Túlio Gadêlha precisa explicar para a esquerda o seu alinhamento com Raquel e Caiado
Imagem: Edição
Túlio Gadêlha decidiu mudar de posição no tabuleiro político de Pernambuco. O deputado deixou a Rede Sustentabilidade e se filiou ao PSD, partido comandado no estado pela governadora Raquel Lyra, com o objetivo de disputar uma vaga ao Senado em 2026 dentro da chapa governista. O novo partido oferece estrutura, tempo de TV e viabilidade de chapa, elementos fundamentais para uma disputa majoritária.
O problema começa quando essa lógica institucional encontra a percepção do eleitor. A reação negativa do público nas redes à sua filiação não foi um ruído isolado. Foi um sintoma.
O digital funciona sob uma lógica de comunidades e verdades compartilhadas. Ao migrar para o PSD (partido de centro-direita), Túlio Gadêlha rompeu a consistência digital que o elegeu. O marketing político eficiente não sobrevive a essa “crise de enquadramento”. Se a base digital sente que o “contrato simbólico” foi quebrado, o engajamento vira retaliação. A tentativa de criar um “segundo palanque de Lula” soa, tecnicamente, como um erro de segmentação pois ele tenta falar com todos e acaba não sendo reconhecido por ninguém.
Esse é o ponto central que parece estar sendo subestimado. O eleitor não acompanha engenharia partidária. Ele acompanha sinais. E os sinais hoje são contraditórios. De um lado, Túlio tenta preservar uma identidade progressista. Do outro, se insere em uma estrutura política que, para grande parte do público de esquerda, representa outra coisa. Não importa a explicação técnica. Importa a leitura imediata.
O movimento de Túlio parece ter sido puramente aritmético (garantir a vaga ao Senado) e zero reputacional. Esse tipo de decisão é comum em Brasília.
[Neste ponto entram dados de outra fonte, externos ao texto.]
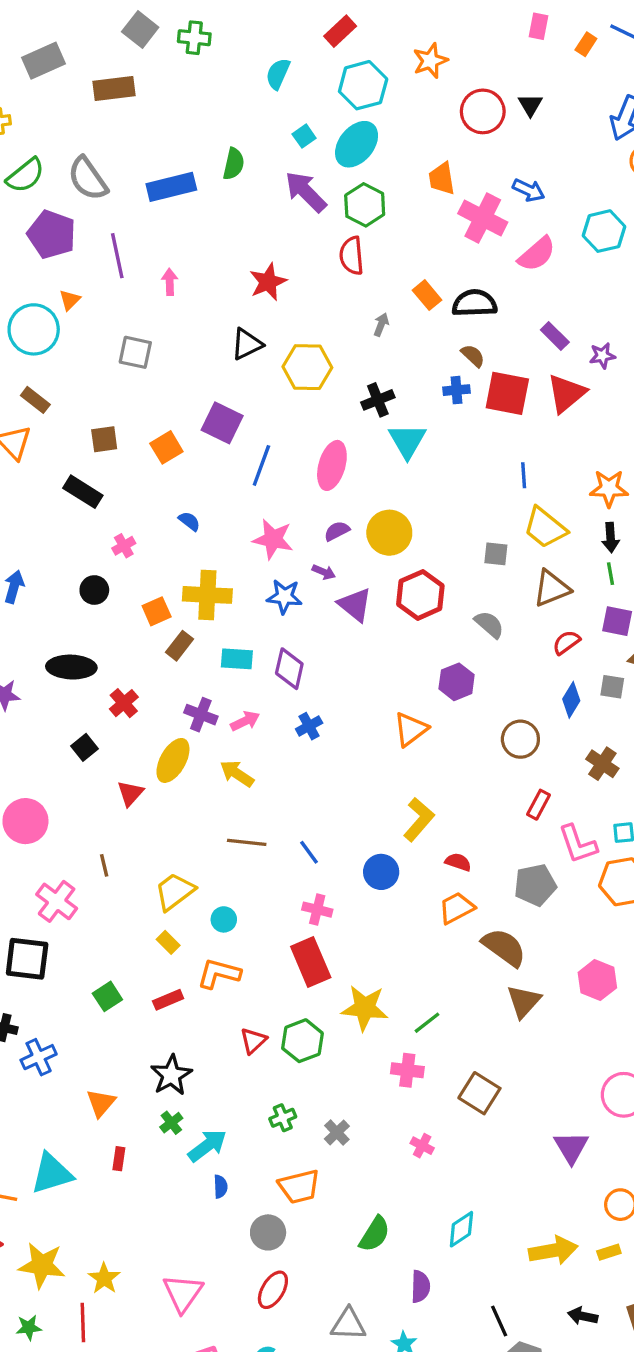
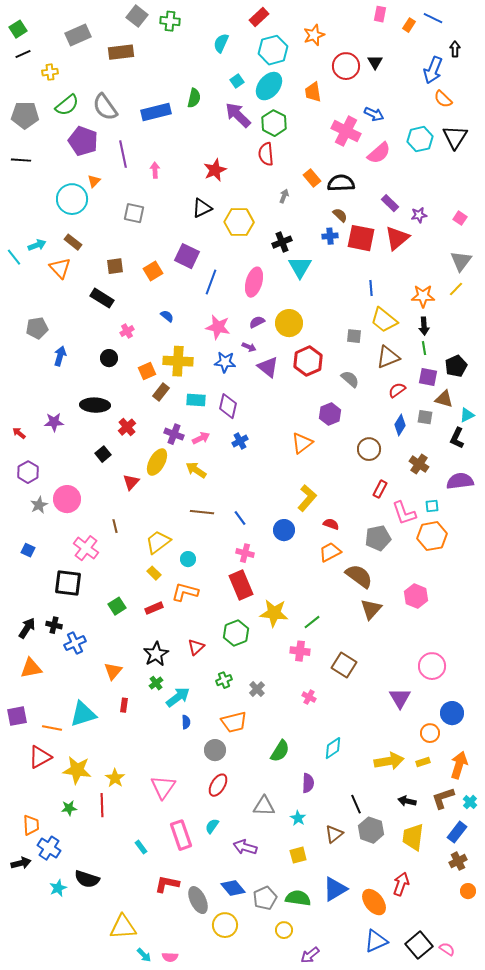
orange trapezoid: (442, 179) -> (313, 92), moved
red triangle: (253, 1041) -> (196, 647), moved

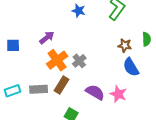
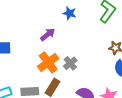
purple arrow: (47, 38) -> (48, 34), moved

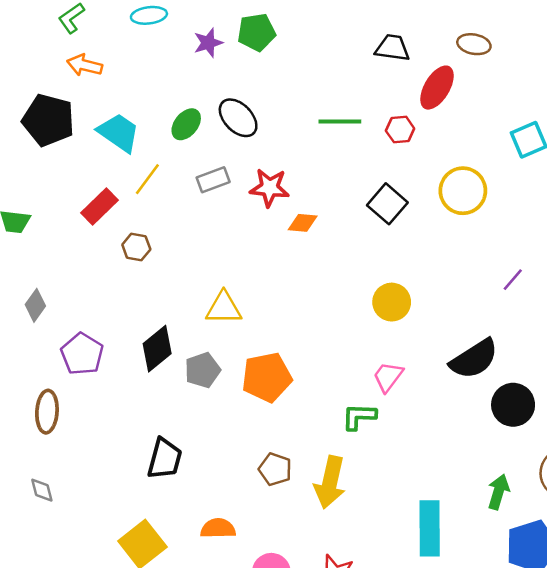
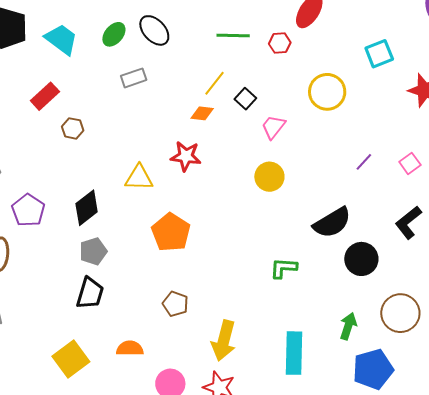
yellow line: (147, 179) -> (214, 83), moved
red star: (270, 188) -> (186, 156), moved
black square: (387, 204) -> (245, 99), moved, size x0.7
gray pentagon: (203, 370) -> (93, 251), moved
orange pentagon: (267, 377) -> (171, 232), turned -30
pink trapezoid: (388, 377) -> (273, 127), moved
green L-shape: (359, 417) -> (284, 268), moved
yellow arrow: (330, 482) -> (224, 341), moved

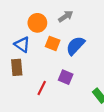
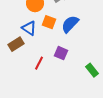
blue triangle: (22, 45) -> (29, 28), moved
brown rectangle: (17, 67) -> (16, 44), turned 63

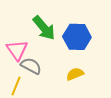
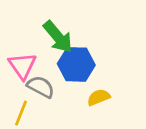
blue hexagon: (77, 37) -> (76, 64), moved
Mas o problema é que Túlio não construiu sua carreira apenas dentro do ambiente institucional. Ele construiu uma base digital baseada em identificação emocional. E esse tipo de ativo não aceita rupturas silenciosas.
Não basta ter o tempo de TV do PSD se você perdeu a autoridade moral para mobilizar o militante orgânico. Ele “caiu de paraquedas” em um arranjo que o coloca na defensiva desde o primeiro dia. O marketing aqui deveria ter sido de “preparação de terreno”.
Esse talvez seja o erro mais estratégico de todos. Mudanças desse tipo exigem construção prévia, sinalização gradual, deslocamento controlado de imagem. Quando isso não acontece, o movimento deixa de parecer estratégia e passa a parecer ruptura abrupta que ativa um mecanismo de punição.
Há uma “gambiarra” de identidade. Túlio tenta carregar a estética da “nova esquerda” (identidade visual leve, causas progressistas) para dentro de um ambiente (PSD/Raquel Lyra/Ronaldo Caiado) que evoca ordem, gestão e um campo político mais à direita. Essa dissonância visual confunde o eleitor e gera rejeição.
Sem o PSD, Túlio sequer teria chapa para o Senado. Mas de que adianta a vaga se a rejeição se torna o principal atributo da candidatura? Se a campanha precisa começar na defensiva, ela já nasce em desvantagem. Onde está o plano de contenção de danos para a base que se sente traída?
O que se trata como “estratégia eleitoral de palanque duplo”, o marketing lê como um processo clássico de suicídio de marca a longo prazo.